Un parquet financier national en France: pour quoi faire ?

C’est un projet lancé par le président de la République pour moraliser la vie publique au lendemain de l’affaire Cahuzac : la création d’un parquet financier. Avec à sa tête un procureur spécialisé doté d’une compétence nationale, cette nouvelle instance pourrait ouvrir des enquêtes préliminaires sur des faits de corruption ou de fraudes fiscales, importantes en France comme à l’étranger. Le Conseil des ministres étudiera le mardi 7 mai 2013 ce projet de loi.

La création de ce parquet financier « alliant concentration des moyens et efficacité des procédures » selon les termes utilisés par François Hollande, provoque davantage de scepticisme chez les magistrats que d’enthousiasme. Le procureur spécialisé qui dirigera ce parquet financier sera indépendant du parquet de Paris mais comme ce dernier, il sera placé sous l’autorité du procureur général de Paris, un des plus hauts postes de la magistrature française, ce que personne ne voit comme une garantie d’indépendance. 

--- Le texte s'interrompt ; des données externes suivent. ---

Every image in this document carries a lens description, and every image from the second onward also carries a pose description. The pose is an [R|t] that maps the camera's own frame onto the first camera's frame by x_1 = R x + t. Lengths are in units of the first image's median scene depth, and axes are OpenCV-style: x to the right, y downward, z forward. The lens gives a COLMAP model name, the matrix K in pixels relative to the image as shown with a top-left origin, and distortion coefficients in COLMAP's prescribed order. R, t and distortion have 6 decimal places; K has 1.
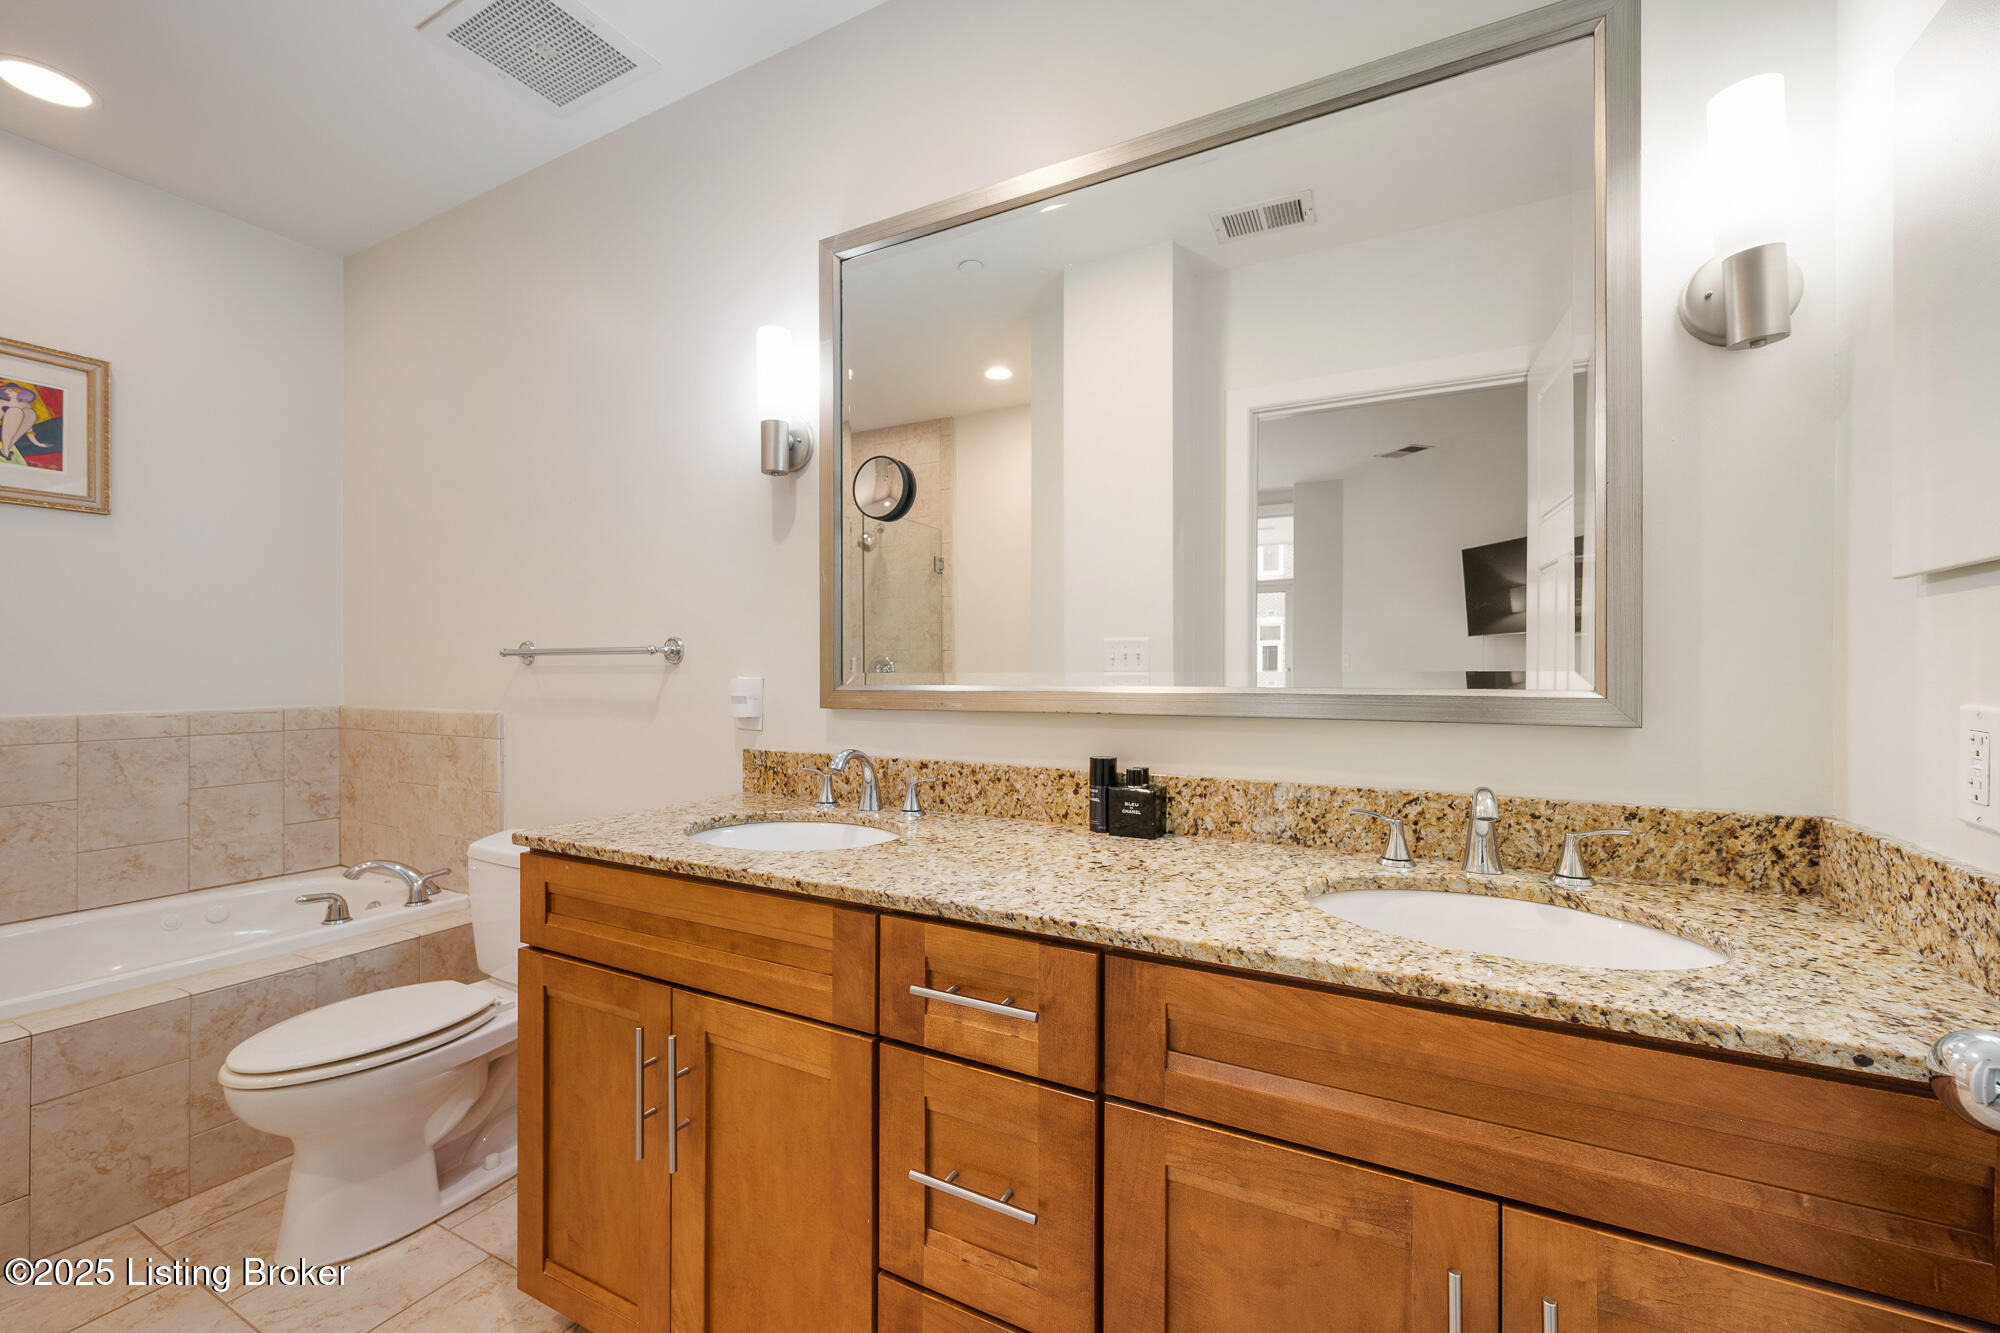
lens RADIAL K [[851.3, 0, 1006.3], [0, 851.3, 668.3], [0, 0, 1]] dist [-0.000241, 0.000022]
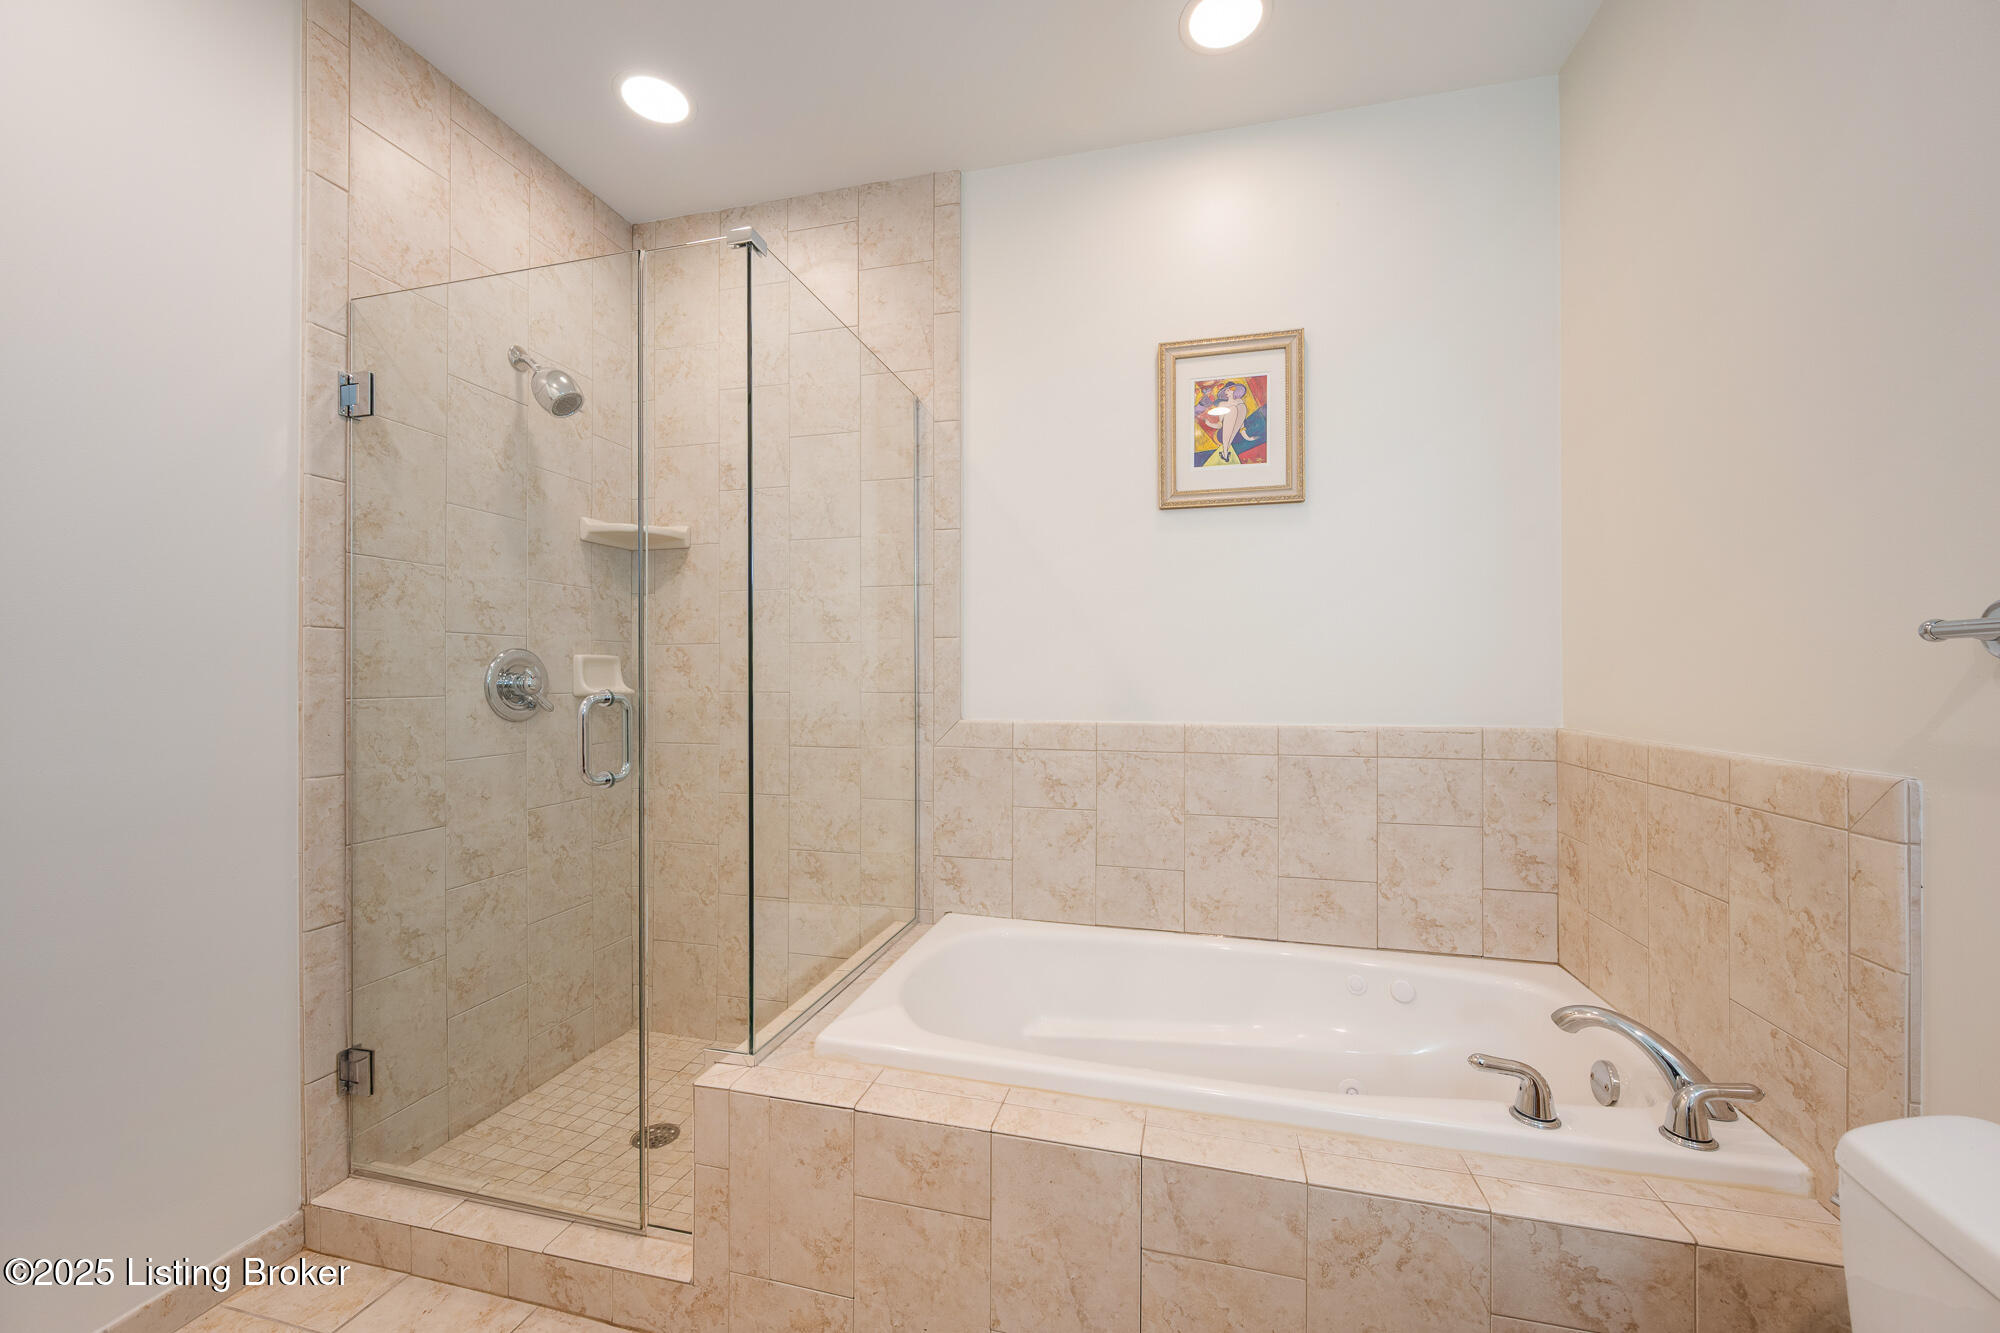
lens RADIAL K [[782.3, 0, 1006.3], [0, 782.3, 672.7], [0, 0, 1]] dist [-0.001826, 0.000270]
pose [[0.258807, -0.004832, -0.965917, -0.345345], [0.002010, 0.999988, -0.004463, 0.001540], [0.965927, -0.000787, 0.258813, 0.486283]]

Ce nouveau parquet aurait aussi pour objectif de mettre en commun les moyens de la police, de la gendarmerie, du fisc et des douanes. Un pari à lui seul déjà bien ambitieux. Elaboré dans la foulée des aveux de Jérôme Cahuzac, concernant son compte bancaire non déclaré à l’étranger, le projet de loi essuie d’ailleurs les critiques de certains magistrats qui lui reprochent d’abord d’avoir été préparé dans la précipitation. Autre point de litige, le manque de concertation avec les professionnels d’où découle, selon eux, un projet qui manque de clarté.

Doublon et verrou

Première crainte : les compétences insuffisamment définies dans les domaines de la corruption, du trafic d’influence, de la prise illégale d’intérêt et du détournement de fonds publics, de la fraude fiscale et du blanchiment de l’ensemble de ces infractions. Ce flou risque, selon les spécialistes, d’entraîner des blocages dus à la concurrence entre le procureur du parquet financier et les autres. D’autant plus qu’il existe, depuis 2004, huit pôles économiques et financiers régionaux créés spécialement pour lutter contre la criminalité organisée et la délinquance financière, les Juridictions interrégionales spécialisées (JIRS).

Certes, la compétence de la nouvelle instance sera nationale mais on ne sait pas si elle se substituera aux pôles régionaux ou si elle les « coiffera ». En revanche, on sait d’ores et déjà qu’en matière de délits boursiers, le procureur financier aura une compétence exclusive. Reste que pour tout ce qui touche le secteur fiscal, le ministère de l’Economie et des Finances demeure le seul à pouvoir demander une enquête en déposant plainte. C’est ainsi que le « verrou de Bercy » avec Tracfin, la cellule de renseignement financier du ministère, demeure incontournable et ne semble pas près de sauter, parquet financier ou pas.

Question de moyens

Mises à part ces questions de statut qu’il faudra bien éclaircir pourtant, la tentation est grande de ne voir dans cette création d'un parquet spécialisé qu’une énième structure qui vient s’ajouter à bien d’autres. « Si les mesures annoncées pour une plus grande transparence de la vie politique et contre les paradis fiscaux sont encourageantes, celles pour lutter contre la délinquance financière ne sont décidément pas à la hauteur. Il manque manifestement au gouvernement et au Parlement la volonté politique de donner à l’autorité judiciaire l’indépendance et les moyens nécessaires à l’accomplissement de sa mission », a ainsi réagi le Syndicat de la magistrature, classé à gauche.

Quant à l’Union syndicale des magistrats, majoritaire dans la profession, elle ne voit aucun intérêt à la création de ce « super parquet », les magistrats ayant déjà la possibilité d’enquêter sur tout le territoire. « Plutôt que de créer un parquet national, autant renforcer les JIRS qui ont l'habitude de travailler sur ces questions », estime Richard Samas, son secrétaire national, qui rappelle que le nombre de magistrats du parquet dans la JIRS de Paris est passé de 14 à 7 entre 2007 et 2012, tandis que le nombre de juges d'instruction passait de 13 à 8 dans la même période. 

On en revient donc à l’essentiel, à savoir que d’un côté comme de l’autre, juges d’instruction et parquetiers estiment que « ce n’est pas d’un texte qu’ils ont besoin, mais de moyens ».